Give the lines again, unchanged, starting with the line containing "- Address only shared with confirmed bookings" and ending with the last line of the data below.
*** Begin section ***
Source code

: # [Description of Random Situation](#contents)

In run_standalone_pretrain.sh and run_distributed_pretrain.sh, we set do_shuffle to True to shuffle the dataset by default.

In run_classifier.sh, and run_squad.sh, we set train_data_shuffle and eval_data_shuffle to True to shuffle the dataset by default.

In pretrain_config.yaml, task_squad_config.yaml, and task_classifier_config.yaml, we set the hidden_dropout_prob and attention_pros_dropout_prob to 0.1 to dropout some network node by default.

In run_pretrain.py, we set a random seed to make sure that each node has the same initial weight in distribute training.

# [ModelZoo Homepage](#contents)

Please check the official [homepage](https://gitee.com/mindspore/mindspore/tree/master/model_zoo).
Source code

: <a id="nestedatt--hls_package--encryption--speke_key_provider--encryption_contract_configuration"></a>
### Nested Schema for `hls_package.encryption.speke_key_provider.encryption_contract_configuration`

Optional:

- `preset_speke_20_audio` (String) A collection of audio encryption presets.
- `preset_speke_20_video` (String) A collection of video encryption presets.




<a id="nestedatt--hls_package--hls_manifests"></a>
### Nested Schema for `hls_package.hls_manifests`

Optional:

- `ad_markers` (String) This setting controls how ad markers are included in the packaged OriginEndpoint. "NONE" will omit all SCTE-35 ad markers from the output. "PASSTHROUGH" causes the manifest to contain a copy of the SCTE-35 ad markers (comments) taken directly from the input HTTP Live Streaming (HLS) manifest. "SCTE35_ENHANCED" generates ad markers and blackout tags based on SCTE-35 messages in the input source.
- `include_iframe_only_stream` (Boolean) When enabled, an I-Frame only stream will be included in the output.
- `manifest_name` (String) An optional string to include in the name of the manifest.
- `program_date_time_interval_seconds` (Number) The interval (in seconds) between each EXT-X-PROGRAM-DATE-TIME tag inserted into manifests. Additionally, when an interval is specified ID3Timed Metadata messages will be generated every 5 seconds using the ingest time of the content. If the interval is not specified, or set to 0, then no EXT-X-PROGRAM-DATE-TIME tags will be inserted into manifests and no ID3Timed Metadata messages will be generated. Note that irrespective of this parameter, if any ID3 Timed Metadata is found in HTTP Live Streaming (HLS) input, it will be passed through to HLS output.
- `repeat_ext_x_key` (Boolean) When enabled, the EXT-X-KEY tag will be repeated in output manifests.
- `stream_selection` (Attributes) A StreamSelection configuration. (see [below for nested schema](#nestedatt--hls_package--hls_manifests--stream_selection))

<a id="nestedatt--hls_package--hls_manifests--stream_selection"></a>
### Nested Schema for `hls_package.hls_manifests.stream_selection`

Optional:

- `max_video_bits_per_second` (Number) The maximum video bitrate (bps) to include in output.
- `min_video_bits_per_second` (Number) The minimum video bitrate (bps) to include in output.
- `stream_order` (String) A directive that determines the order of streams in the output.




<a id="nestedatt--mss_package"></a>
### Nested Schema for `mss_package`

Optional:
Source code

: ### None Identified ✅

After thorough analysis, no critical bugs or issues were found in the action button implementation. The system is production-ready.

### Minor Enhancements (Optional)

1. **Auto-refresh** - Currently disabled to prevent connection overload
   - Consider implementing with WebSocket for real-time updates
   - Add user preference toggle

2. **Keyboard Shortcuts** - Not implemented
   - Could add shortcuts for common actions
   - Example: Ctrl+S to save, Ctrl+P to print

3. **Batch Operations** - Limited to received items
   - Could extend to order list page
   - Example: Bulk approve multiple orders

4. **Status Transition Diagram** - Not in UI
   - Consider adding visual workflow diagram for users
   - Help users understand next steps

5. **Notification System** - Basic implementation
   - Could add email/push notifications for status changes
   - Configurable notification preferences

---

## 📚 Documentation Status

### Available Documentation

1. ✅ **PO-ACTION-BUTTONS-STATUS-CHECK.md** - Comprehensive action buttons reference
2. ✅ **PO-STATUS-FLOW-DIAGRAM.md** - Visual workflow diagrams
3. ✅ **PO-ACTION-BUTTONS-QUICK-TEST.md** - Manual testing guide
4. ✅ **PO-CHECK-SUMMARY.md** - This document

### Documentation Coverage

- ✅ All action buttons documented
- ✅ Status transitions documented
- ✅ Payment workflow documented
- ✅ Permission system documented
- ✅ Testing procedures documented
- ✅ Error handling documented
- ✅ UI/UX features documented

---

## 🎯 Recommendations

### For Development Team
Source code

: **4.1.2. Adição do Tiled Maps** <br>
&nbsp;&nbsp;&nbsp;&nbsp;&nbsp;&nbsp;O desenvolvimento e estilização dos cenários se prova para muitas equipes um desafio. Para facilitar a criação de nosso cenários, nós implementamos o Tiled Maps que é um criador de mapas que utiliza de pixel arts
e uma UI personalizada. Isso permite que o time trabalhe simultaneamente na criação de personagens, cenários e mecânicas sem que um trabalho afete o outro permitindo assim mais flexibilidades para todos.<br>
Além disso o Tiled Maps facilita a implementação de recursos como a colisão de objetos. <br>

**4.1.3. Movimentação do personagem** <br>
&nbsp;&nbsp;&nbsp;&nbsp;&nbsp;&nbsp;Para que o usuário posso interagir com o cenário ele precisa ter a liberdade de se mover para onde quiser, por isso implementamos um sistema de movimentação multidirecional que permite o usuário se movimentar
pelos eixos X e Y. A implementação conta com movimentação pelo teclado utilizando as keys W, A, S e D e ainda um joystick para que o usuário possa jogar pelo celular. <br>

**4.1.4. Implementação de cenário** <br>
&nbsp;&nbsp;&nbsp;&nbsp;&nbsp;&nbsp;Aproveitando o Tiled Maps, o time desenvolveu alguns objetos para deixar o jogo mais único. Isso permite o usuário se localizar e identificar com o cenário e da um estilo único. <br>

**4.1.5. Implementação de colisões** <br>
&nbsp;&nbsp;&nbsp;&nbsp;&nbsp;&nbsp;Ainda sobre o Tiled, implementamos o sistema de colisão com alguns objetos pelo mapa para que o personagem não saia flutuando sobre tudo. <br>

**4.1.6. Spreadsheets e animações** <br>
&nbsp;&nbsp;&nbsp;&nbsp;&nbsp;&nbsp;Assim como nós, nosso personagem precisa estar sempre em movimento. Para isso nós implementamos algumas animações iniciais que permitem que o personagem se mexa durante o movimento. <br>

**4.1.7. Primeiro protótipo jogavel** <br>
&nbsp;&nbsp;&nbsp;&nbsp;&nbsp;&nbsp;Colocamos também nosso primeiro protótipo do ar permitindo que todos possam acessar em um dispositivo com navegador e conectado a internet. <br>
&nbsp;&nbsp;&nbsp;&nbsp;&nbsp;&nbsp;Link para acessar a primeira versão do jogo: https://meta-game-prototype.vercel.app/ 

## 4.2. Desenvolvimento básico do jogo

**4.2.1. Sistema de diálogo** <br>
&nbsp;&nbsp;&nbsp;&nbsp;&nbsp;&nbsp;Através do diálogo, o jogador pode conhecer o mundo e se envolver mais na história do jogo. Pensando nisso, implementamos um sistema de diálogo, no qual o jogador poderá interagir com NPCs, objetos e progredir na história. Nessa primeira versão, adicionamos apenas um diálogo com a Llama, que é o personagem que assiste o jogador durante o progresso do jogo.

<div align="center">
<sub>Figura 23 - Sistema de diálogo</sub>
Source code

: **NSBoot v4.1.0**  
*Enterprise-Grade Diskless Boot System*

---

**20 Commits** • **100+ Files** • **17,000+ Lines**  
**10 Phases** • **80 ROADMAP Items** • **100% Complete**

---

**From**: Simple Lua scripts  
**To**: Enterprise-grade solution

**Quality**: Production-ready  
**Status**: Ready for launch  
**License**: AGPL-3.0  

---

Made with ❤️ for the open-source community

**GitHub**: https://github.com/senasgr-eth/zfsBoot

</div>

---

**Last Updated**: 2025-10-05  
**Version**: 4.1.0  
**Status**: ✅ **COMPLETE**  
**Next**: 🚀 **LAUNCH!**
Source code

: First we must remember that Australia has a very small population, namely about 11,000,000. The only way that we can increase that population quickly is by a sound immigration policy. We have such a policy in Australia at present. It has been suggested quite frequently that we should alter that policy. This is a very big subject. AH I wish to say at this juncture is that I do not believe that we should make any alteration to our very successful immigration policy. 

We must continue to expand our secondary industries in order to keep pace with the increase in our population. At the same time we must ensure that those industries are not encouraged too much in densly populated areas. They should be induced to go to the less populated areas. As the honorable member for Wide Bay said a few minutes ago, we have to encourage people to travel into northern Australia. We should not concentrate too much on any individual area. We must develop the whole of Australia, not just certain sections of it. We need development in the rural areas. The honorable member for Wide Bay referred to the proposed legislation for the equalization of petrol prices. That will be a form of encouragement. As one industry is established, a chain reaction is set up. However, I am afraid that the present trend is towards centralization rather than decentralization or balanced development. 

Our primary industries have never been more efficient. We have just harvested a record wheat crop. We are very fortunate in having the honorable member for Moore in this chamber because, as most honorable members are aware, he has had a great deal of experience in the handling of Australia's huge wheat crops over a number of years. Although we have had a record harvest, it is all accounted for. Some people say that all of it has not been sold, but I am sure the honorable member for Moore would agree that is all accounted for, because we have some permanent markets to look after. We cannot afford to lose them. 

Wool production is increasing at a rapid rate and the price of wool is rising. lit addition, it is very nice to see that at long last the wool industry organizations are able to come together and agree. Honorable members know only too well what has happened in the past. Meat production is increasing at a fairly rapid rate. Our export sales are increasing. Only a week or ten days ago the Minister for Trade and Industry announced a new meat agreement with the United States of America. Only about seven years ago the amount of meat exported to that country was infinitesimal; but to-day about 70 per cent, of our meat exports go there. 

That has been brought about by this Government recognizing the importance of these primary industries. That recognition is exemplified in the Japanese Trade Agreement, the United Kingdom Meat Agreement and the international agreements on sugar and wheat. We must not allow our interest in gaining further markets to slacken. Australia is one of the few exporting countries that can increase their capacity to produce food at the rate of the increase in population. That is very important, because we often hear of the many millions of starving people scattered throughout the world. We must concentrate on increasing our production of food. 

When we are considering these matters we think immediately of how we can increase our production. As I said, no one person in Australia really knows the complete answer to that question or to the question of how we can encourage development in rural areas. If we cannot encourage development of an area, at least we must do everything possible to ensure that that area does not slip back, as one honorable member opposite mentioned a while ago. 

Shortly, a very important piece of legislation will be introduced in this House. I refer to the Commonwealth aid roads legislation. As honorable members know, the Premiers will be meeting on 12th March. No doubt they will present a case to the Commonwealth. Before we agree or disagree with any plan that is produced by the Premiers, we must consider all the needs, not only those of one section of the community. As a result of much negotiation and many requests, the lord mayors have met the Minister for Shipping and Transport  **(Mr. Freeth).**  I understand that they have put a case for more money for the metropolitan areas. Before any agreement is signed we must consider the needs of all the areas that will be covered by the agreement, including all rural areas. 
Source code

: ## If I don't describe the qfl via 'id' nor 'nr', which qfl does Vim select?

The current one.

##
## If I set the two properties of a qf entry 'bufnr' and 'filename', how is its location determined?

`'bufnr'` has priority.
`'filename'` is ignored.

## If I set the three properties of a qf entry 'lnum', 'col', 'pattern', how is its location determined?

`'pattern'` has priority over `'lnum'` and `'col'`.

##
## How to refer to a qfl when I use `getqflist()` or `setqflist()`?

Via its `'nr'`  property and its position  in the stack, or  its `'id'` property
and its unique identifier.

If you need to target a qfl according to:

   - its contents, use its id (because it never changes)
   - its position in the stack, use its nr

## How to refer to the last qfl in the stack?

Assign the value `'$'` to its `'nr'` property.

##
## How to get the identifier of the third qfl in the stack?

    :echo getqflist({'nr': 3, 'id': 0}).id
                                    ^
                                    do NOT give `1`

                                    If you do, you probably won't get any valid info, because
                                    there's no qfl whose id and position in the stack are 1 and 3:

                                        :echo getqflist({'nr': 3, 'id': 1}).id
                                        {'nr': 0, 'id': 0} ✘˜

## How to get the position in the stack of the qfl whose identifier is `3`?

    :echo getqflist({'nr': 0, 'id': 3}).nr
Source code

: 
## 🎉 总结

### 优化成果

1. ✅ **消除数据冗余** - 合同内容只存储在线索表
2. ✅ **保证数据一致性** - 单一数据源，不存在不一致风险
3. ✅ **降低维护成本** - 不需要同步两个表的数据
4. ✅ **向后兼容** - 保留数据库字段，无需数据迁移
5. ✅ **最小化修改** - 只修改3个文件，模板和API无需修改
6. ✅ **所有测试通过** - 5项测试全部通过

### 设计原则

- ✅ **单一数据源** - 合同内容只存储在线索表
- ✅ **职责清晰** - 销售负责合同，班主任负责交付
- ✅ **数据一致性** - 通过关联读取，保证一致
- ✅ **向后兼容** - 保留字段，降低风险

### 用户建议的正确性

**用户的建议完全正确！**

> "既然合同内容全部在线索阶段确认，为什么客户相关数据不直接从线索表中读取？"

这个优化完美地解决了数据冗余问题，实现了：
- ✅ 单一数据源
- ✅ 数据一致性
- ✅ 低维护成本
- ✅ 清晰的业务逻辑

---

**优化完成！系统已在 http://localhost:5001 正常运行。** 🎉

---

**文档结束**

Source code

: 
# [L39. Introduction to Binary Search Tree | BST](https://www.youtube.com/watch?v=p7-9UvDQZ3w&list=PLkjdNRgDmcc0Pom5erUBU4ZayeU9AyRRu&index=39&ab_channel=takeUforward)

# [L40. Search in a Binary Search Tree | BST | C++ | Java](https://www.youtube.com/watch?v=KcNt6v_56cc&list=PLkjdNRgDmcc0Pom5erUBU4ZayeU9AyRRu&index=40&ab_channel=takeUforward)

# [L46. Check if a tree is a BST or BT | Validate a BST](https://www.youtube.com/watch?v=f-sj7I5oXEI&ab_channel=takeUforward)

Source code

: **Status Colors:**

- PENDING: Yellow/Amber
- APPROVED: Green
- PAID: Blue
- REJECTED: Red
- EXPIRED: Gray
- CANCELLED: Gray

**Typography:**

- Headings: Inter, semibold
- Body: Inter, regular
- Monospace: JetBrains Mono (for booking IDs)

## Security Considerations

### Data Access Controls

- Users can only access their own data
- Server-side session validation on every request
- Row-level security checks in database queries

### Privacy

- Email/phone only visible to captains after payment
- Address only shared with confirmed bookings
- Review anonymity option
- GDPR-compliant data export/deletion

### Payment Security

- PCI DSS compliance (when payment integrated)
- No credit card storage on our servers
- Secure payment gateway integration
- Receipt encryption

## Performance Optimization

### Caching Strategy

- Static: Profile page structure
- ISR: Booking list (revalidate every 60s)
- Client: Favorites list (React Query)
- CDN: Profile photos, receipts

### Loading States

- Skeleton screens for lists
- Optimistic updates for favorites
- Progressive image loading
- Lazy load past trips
*** End section ***
§ **ANSWER BOX**
- Address only shared with confirmed bookings
- Review anonymity option
- GDPR-compliant data export/deletion

### Payment Security

- PCI DSS compliance (when payment integrated)
- No credit card storage on our servers
- Secure payment gateway integration
- Receipt encryption

## Performance Optimization

### Caching Strategy

- Static: Profile page structure
- ISR: Booking list (revalidate every 60s)
- Client: Favorites list (React Query)
- CDN: Profile photos, receipts

### Loading States

- Skeleton screens for lists
- Optimistic updates for favorites
- Progressive image loading
- Lazy load past trips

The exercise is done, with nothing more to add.